According to a brief news report in April 1931, when he passed away, Hung Wah was born in 1835 and, taking his chances, came to the United States in 1850. One of the first from the Siyi to arrive in Gold Mountain, he made his way, perhaps with relatives, to Auburn, in the heart of California’s gold country. Census records, though often inaccurate, offer a possible glimpse into his background: the 1860 census identifies Hung Wah as being twenty-nine years old at the time and his occupation as “miner.” He is described as “Mongolian” and is listed as having been born in 1831, not 1835, as given later. He lived with three other Chinese men: Sing Wah, twenty-four years of age; Sung Wah, age thirty-three; and Ki Sung, thirty years of age. Their appellations, likely an inaccurate rendering of their true Chinese names, and their ages suggest they were closely related — brothers or perhaps cousins. They lived next door to other Chinese. What these records fail to capture, however, is that Hung Wah was ambitious and entrepreneurial; he would make his fortune not in mining but in providing workers to those who needed them
In the two years after the 1860 census, Hung Wah, no longer a worker himself and with some command of English, became a major supplier of Chinese labor to projects in Auburn, an early center of mining activity in the Mother Lode, as the gold country was called. Chinese had been a prominent part of the town’s population since its founding soon after gold was discovered in nearby Coloma in 1848. In the 1850s, as many as 3,500 Chinese lived in neighboring Dutch Flat, making up more than half of the town’s population and 30 percent of Auburn’s population, or three thousand of the town’s ten thousand residents. The American R
iver and other gold-bearing waterways that abounded in the area attracted thousands from around the world. Roads connecting it to other mining towns made Auburn a transportation hub, and it became the county seat for Placer County. The Chinese may have found promise in the name “Placer,” as it invoked the dream of gold: a “placer” is a rich deposit of minerals, including gold. Fertile farmland also lay close by. The town, at an elevation of 1,200 feet, saw little winter snow. It was a good place to live for both practical and symbolic reasons, and Chinese remained until they were driven out by the upsurge in the anti-Chinese violence of the late 1870s.

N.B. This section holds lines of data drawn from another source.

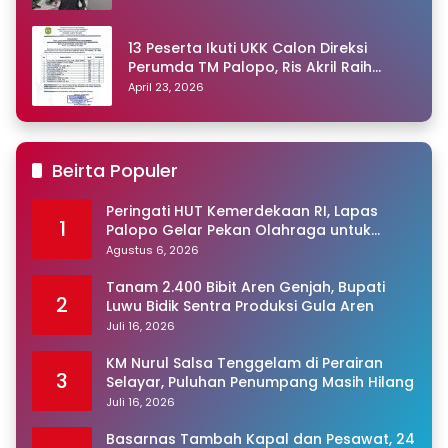
13 Peserta Ikuti UKK Calon Direksi
Perumda TM Palopo, Ris Akril Raih
Peringkat Pertama
April 23, 2026
Beirta Populer
Peringati HUT Kemerdekaan RI, Lapas
1
Palopo Gelar Pekan Olahraga untuk
Warga Binaan
Agustus 6, 2026
Tanam 2.400 Bibit Aren Genjah, Bupati
2
Luwu Bidik Sentra Produksi Gula Aren
Juli 16, 2026
KM Nurul Salsa Tenggelam di Perairan
3
Selayar, Puluhan Penumpang Masih Hilang
Juli 16, 2026
Basarnas Tambah Kapal dan Pesawat, 24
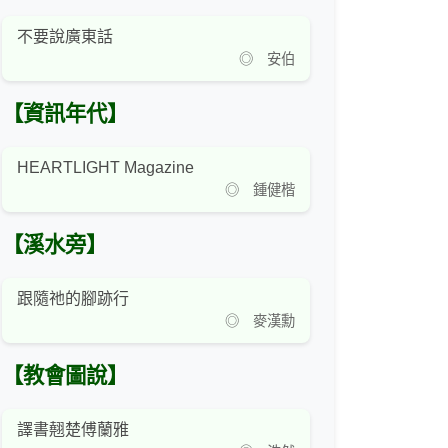
不要說廣東話
◎ 安伯
【資訊年代】
HEARTLIGHT Magazine
◎ 鍾健楷
【溪水旁】
跟隨祂的腳跡行
◎ 麥漢勳
【教會圖說】
譯書翹楚傅蘭雅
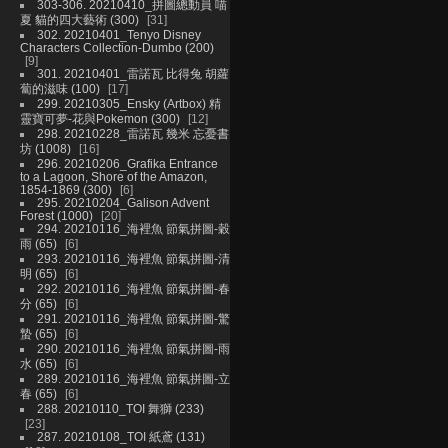
303-306. 20210410_拼圖總動員 喵
夏 貓的四大藝術 (300)
31
302. 20210401_Tenyo Disney
Characters Collection-Dumbo (200)
9
301. 20210401_雷諾瓦 比得兔 胡蘿
蔔的滋味 (100)
17
299. 20210305_Ensky (Artbox) 精
靈寶可夢-花與Pokemon (300)
12
298. 20210228_雷諾瓦 幾米 忘憂書
坊 (1008)
16
296. 20210206_Grafika Entrance
to a Lagoon, Shore of the Amazon,
1854-1869 (300)
6
295. 20210204_Galison Advent
Forest (1000)
20
294. 20210116_海裡魚 節氣拼圖-穀
雨 (65)
6
293. 20210116_海裡魚 節氣拼圖-清
明 (65)
6
292. 20210116_海裡魚 節氣拼圖-春
分 (65)
6
291. 20210116_海裡魚 節氣拼圖-驚
蟄 (65)
6
290. 20210116_海裡魚 節氣拼圖-雨
水 (65)
6
289. 20210116_海裡魚 節氣拼圖-立
春 (65)
6
288. 20210110_TOI 舞獅 (233)
23
287. 20210108_TOI 紙鳶 (131)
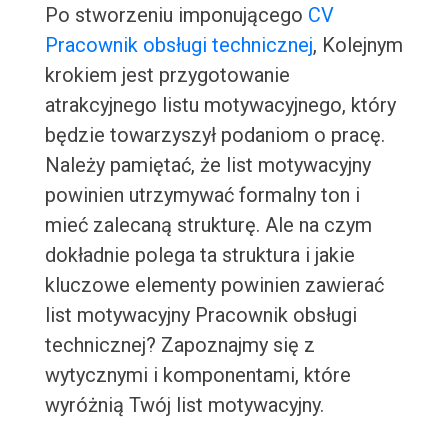
Po stworzeniu imponującego
CV
Pracownik obsługi technicznej
, Kolejnym
krokiem jest przygotowanie
atrakcyjnego listu motywacyjnego, który
będzie towarzyszył podaniom o pracę.
Należy pamiętać, że list motywacyjny
powinien utrzymywać formalny ton i
mieć zalecaną strukturę. Ale na czym
dokładnie polega ta struktura i jakie
kluczowe elementy powinien zawierać
list motywacyjny Pracownik obsługi
technicznej? Zapoznajmy się z
wytycznymi i komponentami, które
wyróżnią Twój list motywacyjny.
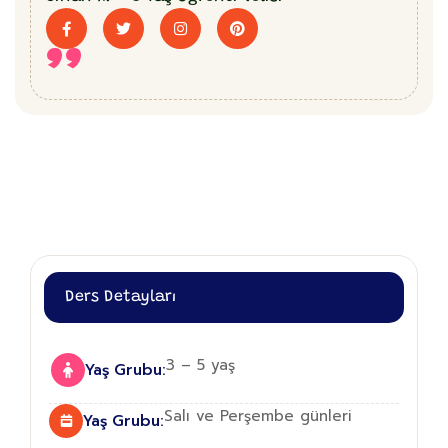
”
Ders Detayları
3 – 5 yaş
Yaş Grubu:
Salı ve Perşembe günleri
Yaş Grubu:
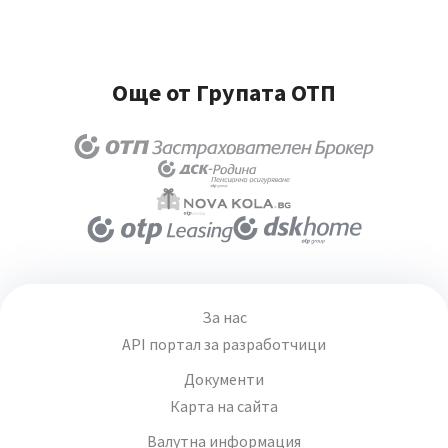
Още от Групата ОТП
За нас
API портал за разработчици
Документи
Карта на сайта
Валутна информация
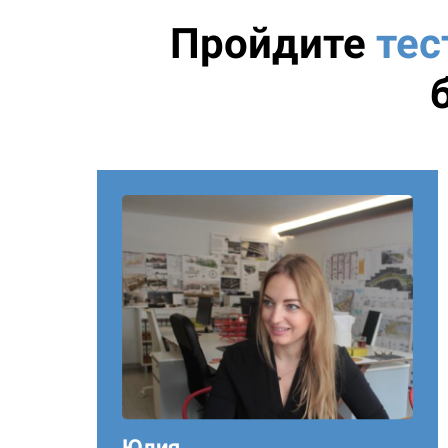
Пройдите
тес
Юлия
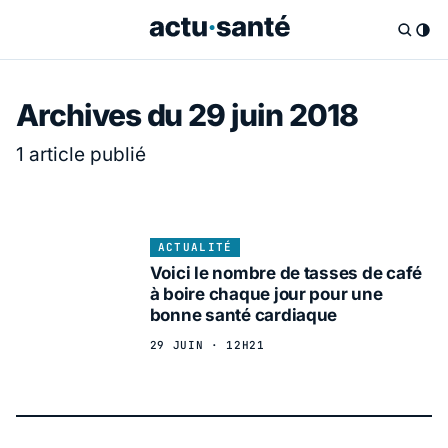
Archives du 29 juin 2018
1 article publié
ACTUALITÉ
Voici le nombre de tasses de café
à boire chaque jour pour une
bonne santé cardiaque
29 JUIN · 12H21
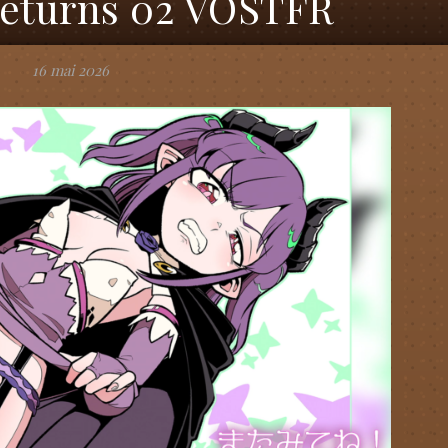
Returns 02 VOSTFR
16 mai 2026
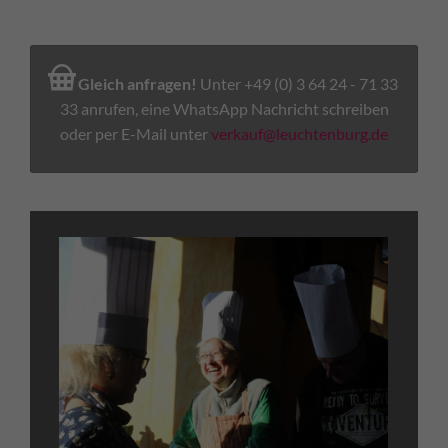
Gleich anfragen!
Unter +49 (0) 3 64 24 - 71 33
33 anrufen, eine WhatsApp Nachricht schreiben
oder per E-Mail unter
verkauf@leuchtenburg.de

Chinese had arrived to prospect the rivers and streams in the area and also hired themselves out to work for whites and other Chinese on small and large mining operations. They frequently worked in teams on claims abandoned by white miners and, as in a cooperative, shared the proceeds. The work often involved skills that would later qualify and prepare them for railroad construction.
They even settled in neighboring areas with fearsome names like Rattlesnake Bar, Murderer’s Bar, and Poverty Bar, “bar” referring to a gravel formation in a river. Nearly all these towns in the Mother Lode had a Chinese quarter with stores, restaurants, boardinghouses, gambling and meeting halls, brothels, temples, and even theaters for touring opera troupes from China. In the 1850s, Chinese accounted for 30 percent of Placer County’s population.